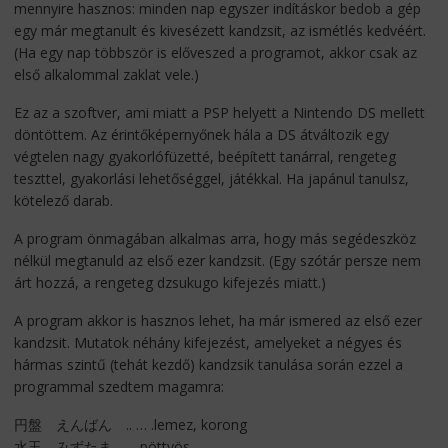
mennyire hasznos: minden nap egyszer indításkor bedob a gép
egy már megtanult és kivesézett kandzsit, az ismétlés kedvéért.
(Ha egy nap többször is előveszed a programot, akkor csak az
első alkalommal zaklat vele.)
Ez az a szoftver, ami miatt a PSP helyett a Nintendo DS mellett
döntöttem. Az érintőképernyőnek hála a DS átváltozik egy
végtelen nagy gyakorlófüzetté, beépített tanárral, rengeteg
teszttel, gyakorlási lehetőséggel, játékkal. Ha japánul tanulsz,
kötelező darab.
A program önmagában alkalmas arra, hogy más segédeszköz
nélkül megtanuld az első ezer kandzsit. (Egy szótár persze nem
árt hozzá, a rengeteg dzsukugo kifejezés miatt.)
A program akkor is hasznos lehet, ha már ismered az első ezer
kandzsit. Mutatok néhány kifejezést, amelyeket a négyes és
hármas szintű (tehát kezdő) kandzsik tanulása során ezzel a
programmal szedtem magamra:
円盤 えんばん .. … .lemez, korong
水玉 みずたま.. … .pöttyös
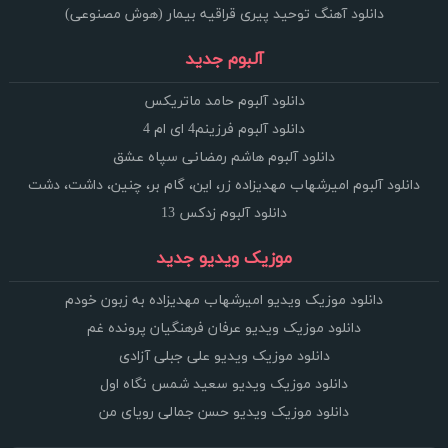
دانلود آهنگ توحید پیری قراقیه بیمار (هوش مصنوعی)
آلبوم جدید
دانلود آلبوم حامد ماتریکس
دانلود آلبوم فرزینم4 ای ام 4
دانلود آلبوم هاشم رمضانی سپاه عشق
دانلود آلبوم امیرشهاب مهدیزاده زر، این، گام بر، چنین، داشت، دشت
دانلود آلبوم زدکس 13
موزیک ویدیو جدید
دانلود موزیک ویدیو امیرشهاب مهدیزاده به زبون خودم
دانلود موزیک ویدیو عرفان فرهنگیان پرونده غم
دانلود موزیک ویدیو علی جبلی آزادی
دانلود موزیک ویدیو سعید شمس نگاه اول
دانلود موزیک ویدیو حسن جمالی رویای من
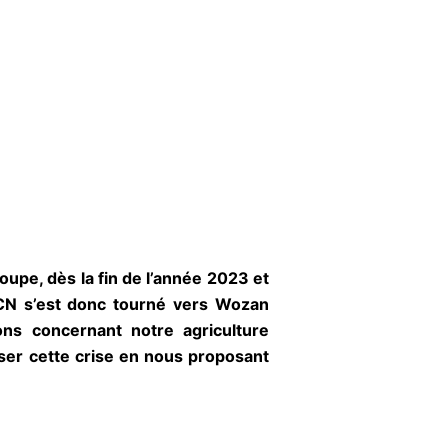
oupe, dès la fin de l’année 2023 et
 CCN s’est donc tourné vers Wozan
ns concernant notre agriculture
iser cette crise en nous proposant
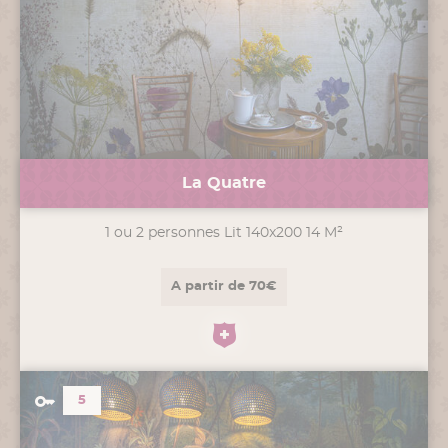
La Quatre
1 ou 2 personnes Lit 140x200 14 M²
A partir de 70€
5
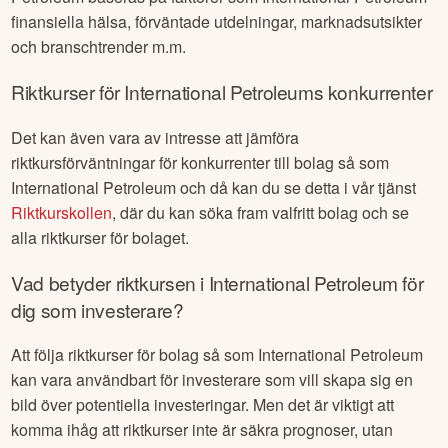
finansiella hälsa, förväntade utdelningar, marknadsutsikter
och branschtrender m.m.
Riktkurser för
International Petroleum
s konkurrenter
Det kan även vara av intresse att jämföra
riktkursförväntningar för konkurrenter till bolag så som
International Petroleum
och då kan du se detta i vår tjänst
Riktkurskollen
, där du kan söka fram valfritt bolag och se
alla riktkurser för bolaget.
Vad betyder riktkursen i
International Petroleum
för
dig som investerare?
Att följa riktkurser för bolag så som
International Petroleum
kan vara användbart för investerare som vill skapa sig en
bild över potentiella investeringar. Men det är viktigt att
komma ihåg att riktkurser inte är säkra prognoser, utan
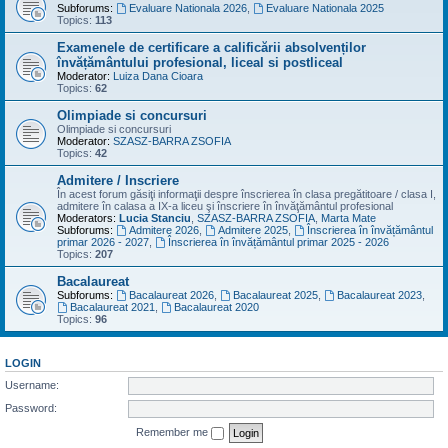
Subforums:
Evaluare Nationala 2026
,
Evaluare Nationala 2025
Topics:
113
Examenele de certificare a calificării absolvenților
învățământului profesional, liceal si postliceal
Moderator:
Luiza Dana Cioara
Topics:
62
Olimpiade si concursuri
Olimpiade si concursuri
Moderator:
SZASZ-BARRA ZSOFIA
Topics:
42
Admitere / Inscriere
În acest forum găsiţi informaţii despre înscrierea în clasa pregătitoare / clasa I,
admitere în calasa a IX-a liceu şi înscriere în învăţământul profesional
Moderators:
Lucia Stanciu
,
SZASZ-BARRA ZSOFIA
,
Marta Mate
Subforums:
Admitere 2026
,
Admitere 2025
,
Înscrierea în învățământul
primar 2026 - 2027
,
Înscrierea în învățământul primar 2025 - 2026
Topics:
207
Bacalaureat
Subforums:
Bacalaureat 2026
,
Bacalaureat 2025
,
Bacalaureat 2023
,
Bacalaureat 2021
,
Bacalaureat 2020
Topics:
96
LOGIN
Username:
Password:
Remember me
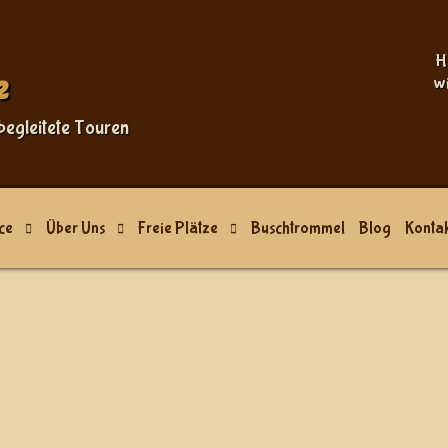
H
e
w
begleitete Touren
ce
Über Uns
Freie Plätze
Buschtrommel
Blog
Kontak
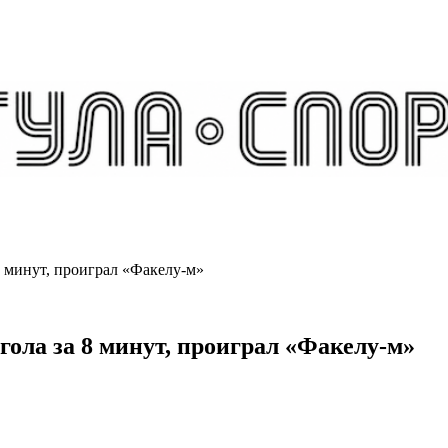
 минут, проиграл «Факелу-м»
ола за 8 минут, проиграл «Факелу-м»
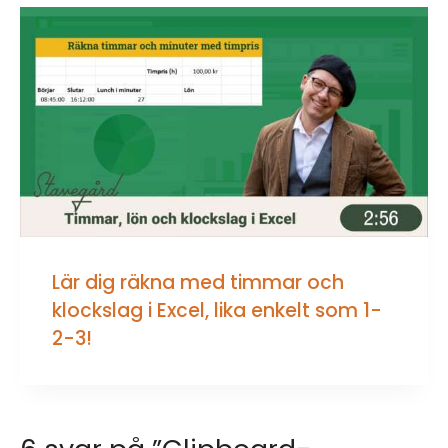
Lär dig räkna med timmar och
klockslag i Excel, lika enkelt som 1-
2-3!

The problem:
Search the entries for the word "akkor" and show every line that has it.

Solution to the problem:
(Ha egy nap többször is előveszed a programot, akkor csak az
A program akkor is hasznos lehet, ha már ismered az első ezer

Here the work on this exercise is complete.